Following a lengthy and emotional debate, ELCIC delegates at their biennial convention yesterday defeated a motion to allow blessings for same-sex relationships.
The motion, which would have given ELCIC pastors an option to perform same-sex blessings, failed to come close to the two-thirds majority required for approval.
Of the 408 ballots cast, 183 (45%) were in favour of the resolution and 220 (54%) were against it. There were five spoiled ballots. Voting was by secret ballot.
The margin of defeat was surprising, since a majority of delegates who spoke to the motion were in favour of it. An unofficial count showed over half of the 58 speakers at the microphones on the convention floor in support of the motion.
Normally, a simple majority vote would have been enough for the resolution to pass. But delegates agreed to raise the requirement to a two-thirds majority.

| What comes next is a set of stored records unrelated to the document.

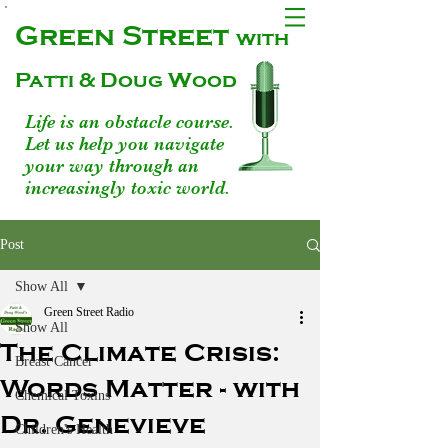
Green Street
with
Patti & Doug Wood
Life is an obstacle course.
Let us help you navigate
your way through an
increasingly toxic world.
Post
Show All
Green Street Radio
Show All
The Climate Crisis:
Breast Cancer
Words Matter - with
Chemical Toxins
Dr. Genevieve
Children's Health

Yesterday's debate on the motion, while respectful, was emotionally draining for many, with strong opinions aired on both sides. The debate, which was supposed to have wrapped up by noon, stretched well into the afternoon as dozens of delegates lined up at the three floor microphones to express their views.
An attempt to table the motion for further study and a vote at the next biennial conference in 2007 was soundly defeated.
Supporters argued that same-sex blessings were necessary to make gays and lesbians feel fully included in the church.
"We feel the rightness of this motion with every cell in our bodies," declared one delegate who said he was gay.
However, opponents warned of a possible exodus from the church if same-sex blessings were approved. "If this resolution passes, it will mark the end of this convention for many," another delegate said.
Both sides frequently used Bible passages and to support their views, leading one delegate to ask, "How can the same spirit lead us in such different directions?"
Defeating the resolution leaves the Lutheran church in the same position as before on the same-sex issue. ELCIC bishops issued a letter in 2003 stating that the church would not approve same-sex blessings.
The ELCIC takes direction from a 1970 statement by the former Lutheran Church of America, which affirmed marriage as a lifelong commitment of one man and one woman.
But the statement is vague on homosexual marriage, causing the ELCIC National Church Council in its resolution to call the 1970 statement inadequate.
ELCIC Bishop Ray Schultz said he accepted the outcome of the vote. He predicted the issue would surface at the national level again.
"The vote was almost a 50-50 split, which means that half of our church is not satisfied with the outcome," Schultz said in an interview. "I can't imagine this going on for very long without people in the church starting another initiative."
Bishop Schultz said the fact that Canada now has national legislation for same-sex marriage means churches will have to determine what marriage means for them as opposed to state marriage.
The convention later defeated a resolution to provide therapeutic information for gays and lesbians on converting to a straight life. Some speakers expressed doubt about whether such programs work.